Parameter | Type | Required | Description |
appkey | String | Yes | The appkey of your project that is created in the Intelligent Speech Interaction console. |
text | String | Yes | The text that you want to synthesize. The text must be |
voice | String | No | The speaker that you want to use. Default value: |
format | String | No | The audio coding format. Default value: pcm. Valid values: pcm, wav, and mp3. |
sample_rate | Integer | No | The audio sampling rate. Unit: Hz. Default value: 16000. |
volume | Integer | No | The voice volume of the speaker. Value range: 0 to 100. Default value: 50. |
speech_rate | Integer | No | The speed at which the speaker speaks. Value range: -500 to 500. Default value: 0. |
pitch_rate | Integer | No | The intonation of the speaker. Value range: -500 to 500. Default value: 0. |
3. Receive the synthesized audio data
The server returns the synthesized audio data in binary format. The client receives and processes the audio data by using the SDK.
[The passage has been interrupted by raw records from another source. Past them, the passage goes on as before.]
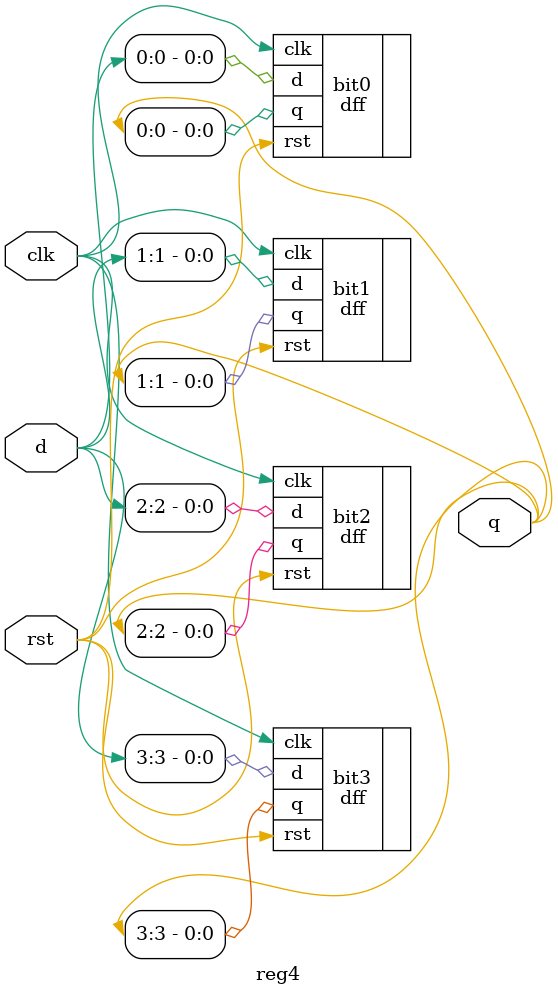
<source format=v>
module reg4(q,d,clk,rst);
	
   input[3:0] d;
   input clk,rst;
   output[3:0] q;
   
   dff bit0(.q(q[0]), .d(d[0]), .clk(clk), .rst(rst));
   dff bit1(.q(q[1]), .d(d[1]), .clk(clk), .rst(rst));
   dff bit2(.q(q[2]), .d(d[2]), .clk(clk), .rst(rst));
   dff bit3(.q(q[3]), .d(d[3]), .clk(clk), .rst(rst));
  
endmodule
</source>
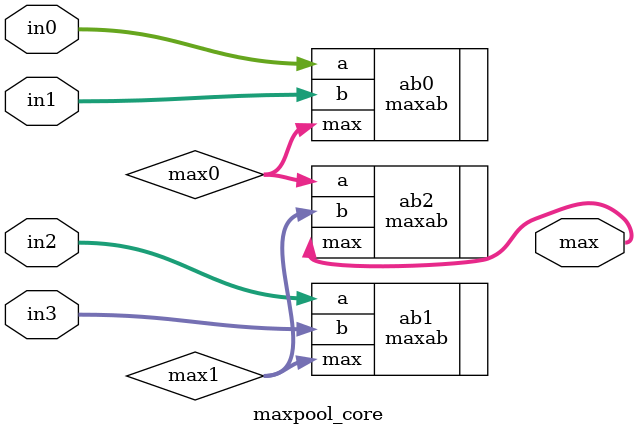
<source format=v>
`timescale 1ns / 1ps


module maxpool_core(
    in0,
    in1,
    in2,
    in3,
    max
    );
    
    input wire [31:0] in0, in1, in2, in3;
    output wire [31:0] max;
    
    wire [31:0] max0, max1;
    
maxab ab0(
    .a(in0),
    .b(in1),
    .max(max0)
    );
    
maxab ab1(
    .a(in2),
    .b(in3),
    .max(max1)
    );
    
maxab ab2(
    .a(max0),
    .b(max1),
    .max(max)
    );
endmodule

</source>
4. Complete the synthesis task
After the synthesis task is completed, the server sends a notification message. The following example shows a sample notification message:
{
"header": {
"message_id": "05450bf69c53413f8d88aed1ee60****",
"task_id": "640bc797bb684bd6960185651307****",
"namespace": "SpeechSynthesizer",
"name": "SynthesisCompleted",
"status": 20000000,
"status_message": "GATEWAYSUCCESSSuccess."
}
}
In the demo, the synthesized audio is stored in a file. If you want to play the synthesized audio during the reception process, we recommend that you use stream playback. The stream playback mode allows you to play the synthesized audio while audio data is being received. This reduces the amount of time that you need to wait before you can play the audio.
Status codes
Each response contains a status code. The following tables describe the status codes.
Common errors
Status code | Cause | Solution |
40000001 | The client failed to pass the authentication. | Check whether the token that is used by the client is valid or expired. |
40000002 | The request is invalid. | Check whether the request that is sent by the client meets the requirements. |
403 | The token is expired or the request contains invalid parameters. | Check whether the token that is used by the client is expired. Then, check whether the parameter values are valid. |
40000004 | The client timed out. | Check whether the client did not send data to the server for a long period of time, such as 10 seconds. |
40000005 | The number of requests exceeds the upper limit. | Check whether the number of concurrent connections or queries per second (QPS) value exceeds the upper limit. If the number of concurrent connections exceeds the upper limit, we recommend that you upgrade Intelligent Speech Interaction from Trial Edition to Commercial Edition. If you use Commercial Edition, we recommend that you purchase more resources to increase the concurrency. |
40000000 | A client error occurred. This is the default status code for client errors. | Resolve the error based on the error message or submit a ticket. |
50000000 | A server error occurred. This is the default status code for server errors. | If the status code is occasionally returned, ignore it. If the status code is returned multiple times, submit a ticket. |
50000001 | An internal call error occurred. | If the status code is occasionally returned, ignore it. If the status code is returned multiple times, submit a ticket. |
Gateway errors
Status code | Cause | Solution |
40010001 | The method is not supported. | If you use the SDK, submit a ticket. |
40010002 | The instruction is not supported. | If you use the SDK, submit a ticket. |
40010003 | The instruction format is invalid. | If you use the SDK, submit a ticket. |
40010004 | The client unexpectedly disconnected. | Check whether the client disconnected before the server completed the requested task. |
40010005 | The task status is invalid. | Check whether the instruction is supported when the task is in the current state. |
Configuration errors
Status code | Cause | Solution |
40020105 | The application does not exist. | Check whether the appkey is correct and belongs to the same Alibaba Cloud account as the token. |
Text-to-speech (TTS) service errors
Status code | Cause | Solution |
41020001 | One or more parameters are invalid. | Check whether the specified parameter values are valid. |
51020001 | A TTS server error occurred. | If the status code is occasionally returned, ignore it. If the status code is returned multiple times, submit a ticket. |